● Problem set
- a) In the passage on chemical supply chains, rewrite the part that begins at the words "The geopolitical conflicts" and stops after "industrial chain disruption.", with "upstream" replaced by "primary".
- b) According to the passage on chemical supply chains, why did the prices of some chemical raw materials soar? Answer in one to three sentences.
- c) Go on with the passage on Middle East conflicts and chemical supply chains from the point where it stops.

● Document segment
=======
Unstable supply end leads to chain fluctuations in chemical products.
The geopolitical conflicts in the Middle East have directly affected the supply of some upstream chemical raw materials, and the impact has gradually spread to the midstream manufacturing and downstream application stages of related products, resulting in a full industrial chain disruption.
Specifically, Iran is the second-largest producer of methanol globally and the second-largest producer of ethylene in the Middle East. According to authoritative statistics, approximately 60% of China's methanol imports come from Iran. Due to the current geopolitical conflict in the Middle East, shipping in the Strait of Hormuz has been disrupted, and shipping costs in the surrounding areas have significantly increased. This has further pushed up the central price of oil and gas. As oil and gas are the raw materials for major chemical products, the price increase of oil and gas brings the most direct impact of causing the prices of some chemical raw materials to soar. According to market monitoring by Baocai Yingfu, as of April 7th, the prices of methanol, sulfur, propylene, and ethylene have risen by 46%, 73%, 67%, and 57% respectively compared to the beginning of the year, with year-on-year increases of 30%, 169%, 44%, and 33% respectively.
Meanwhile, with the sharp increase in upstream raw material prices, the shortage of raw materials has led to coordinated production cuts by global refining and chemical enterprises. According to monitoring by Longzhong Information, since the escalation of the regional conflict in the Middle East, the operating rates of refineries in India, Japan, South Korea, and China have all decreased to varying degrees compared to before the conflict. And as the refining load in Asia has declined, the prices of most downstream products such as olefins and aromatics have seen significant increases.
=======
● Data lines

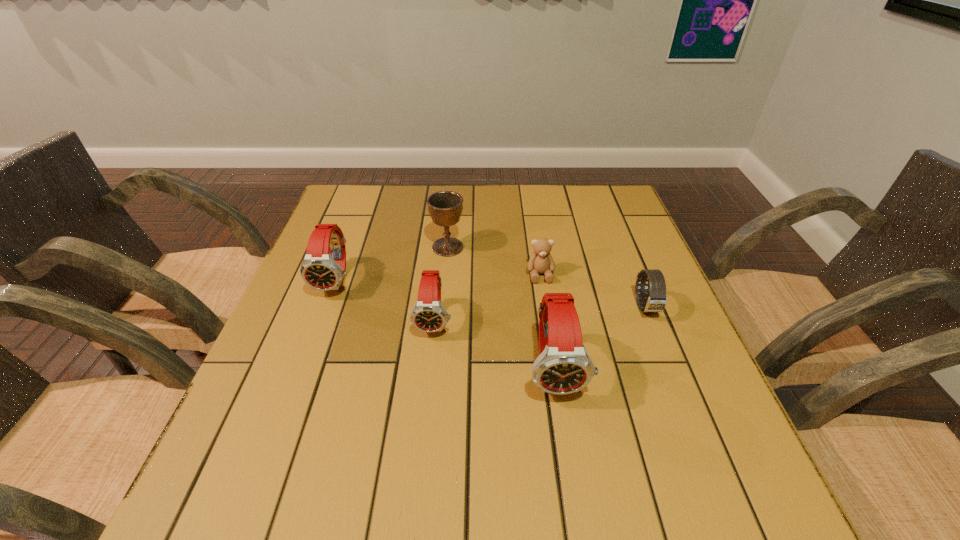
The width and height of the screenshot is (960, 540). I want to click on vacant area situated on the face of the second watch from left to right, so click(x=428, y=381).

Where is `vacant region located 0.070m on the face of the third watch from left to right`? The width and height of the screenshot is (960, 540). vacant region located 0.070m on the face of the third watch from left to right is located at coordinates (566, 443).

I want to click on free space located on the face of the teddy bear, so point(550,338).

Locate an element on the screen. Image resolution: width=960 pixels, height=540 pixels. free space located 0.140m on the face of the shortest watch is located at coordinates (672, 374).

You are a GUI agent. You are given a task and a screenshot of the screen. Output one action in this format:
    pyautogui.click(x=<x>, y=<y>)
    Task: Click on the free space located on the right of the farthest object
    
    Given the screenshot: What is the action you would take?
    pyautogui.click(x=610, y=247)

The width and height of the screenshot is (960, 540). In order to click on object at the left edge in this screenshot , I will do `click(320, 270)`.

You are a GUI agent. You are given a task and a screenshot of the screen. Output one action in this format:
    pyautogui.click(x=<x>, y=<y>)
    Task: Click on the object that is at the right edge
    This screenshot has height=540, width=960.
    Given the screenshot: What is the action you would take?
    pyautogui.click(x=656, y=300)

Image resolution: width=960 pixels, height=540 pixels. I want to click on free point at the far edge, so click(393, 226).

Locate an element on the screen. This screenshot has width=960, height=540. free space at the near edge is located at coordinates (345, 414).

In the image, there is a desktop. At what (x,y) coordinates should I click in order to perform the action: click on vacant space at the left edge. Please return your answer as a coordinate pair (x, y). This screenshot has width=960, height=540. Looking at the image, I should click on (324, 326).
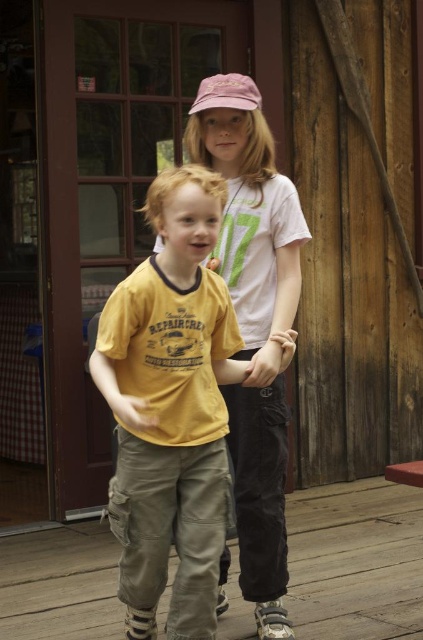
Question: Is yellow cotton t-shirt at center in front of wooden deck at center?

Choices:
 (A) no
 (B) yes

Answer: (B)

Question: Estimate the real-world distances between objects in this image. Which object is closer to the wooden deck at center?

Choices:
 (A) yellow cotton t-shirt at center
 (B) pink fabric shirt at center

Answer: (B)

Question: Among these objects, which one is nearest to the camera?

Choices:
 (A) yellow cotton t-shirt at center
 (B) pink fabric shirt at center

Answer: (A)

Question: Which of the following is the farthest from the observer?

Choices:
 (A) pink fabric shirt at center
 (B) wooden deck at center
 (C) yellow cotton t-shirt at center

Answer: (B)

Question: Observing the image, what is the correct spatial positioning of yellow cotton t-shirt at center in reference to pink fabric shirt at center?

Choices:
 (A) left
 (B) right

Answer: (A)

Question: In this image, where is yellow cotton t-shirt at center located relative to pink fabric shirt at center?

Choices:
 (A) right
 (B) left

Answer: (B)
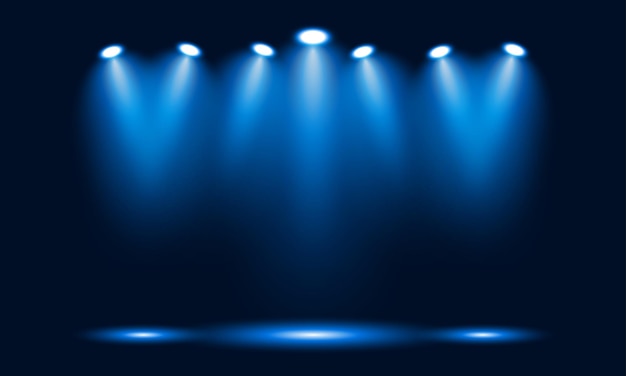
I want to click on spotlights, so click(116, 51), click(200, 48), click(267, 46), click(310, 34), click(359, 47), click(441, 51), click(516, 50).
=======
● Responses by task
- a)
The geopolitical conflicts in the Middle East have directly affected the supply of some primary chemical raw materials, and the impact has gradually spread to the midstream manufacturing and downstream application stages of related products, resulting in a full industrial chain disruption.

- b) Disrupted shipping in the Strait of Hormuz and higher shipping costs in the surrounding areas pushed up the central price of oil and gas. Because oil and gas are the raw materials for major chemical products, their price increase directly drove up the prices of some chemical raw materials.

- c)
At the downstream end of the industrial chain, the sharp increase in raw material prices has raised the production costs of related enterprises, and their products are facing pressure for price adjustments. For instance, in the downstream industries such as textiles and plastics, the proportion of raw material costs is generally over 60%. Some enterprises, due to having signed fixed-price orders in the past, are unable to pass on the pressure of raw material price hikes to the end consumers, and have fallen into the predicament of "incurring losses upon receiving orders".
Yang Hanfeng told reporters that the sharp increase in oil prices is rapidly spreading along the upstream, midstream and downstream of the industrial chain, creating a full-chain shockwave of "energy - petrochemicals - agricultural products". For chemical enterprises, crude oil is the "mother substance" of chemical products. The rise in oil prices directly raises the costs of basic chemical raw materials such as naphtha, ethylene, and propylene. For downstream product enterprises such as plastics, fibers, and rubber, if they cannot fully pass on the costs to consumers, their gross profit margins will significantly decline.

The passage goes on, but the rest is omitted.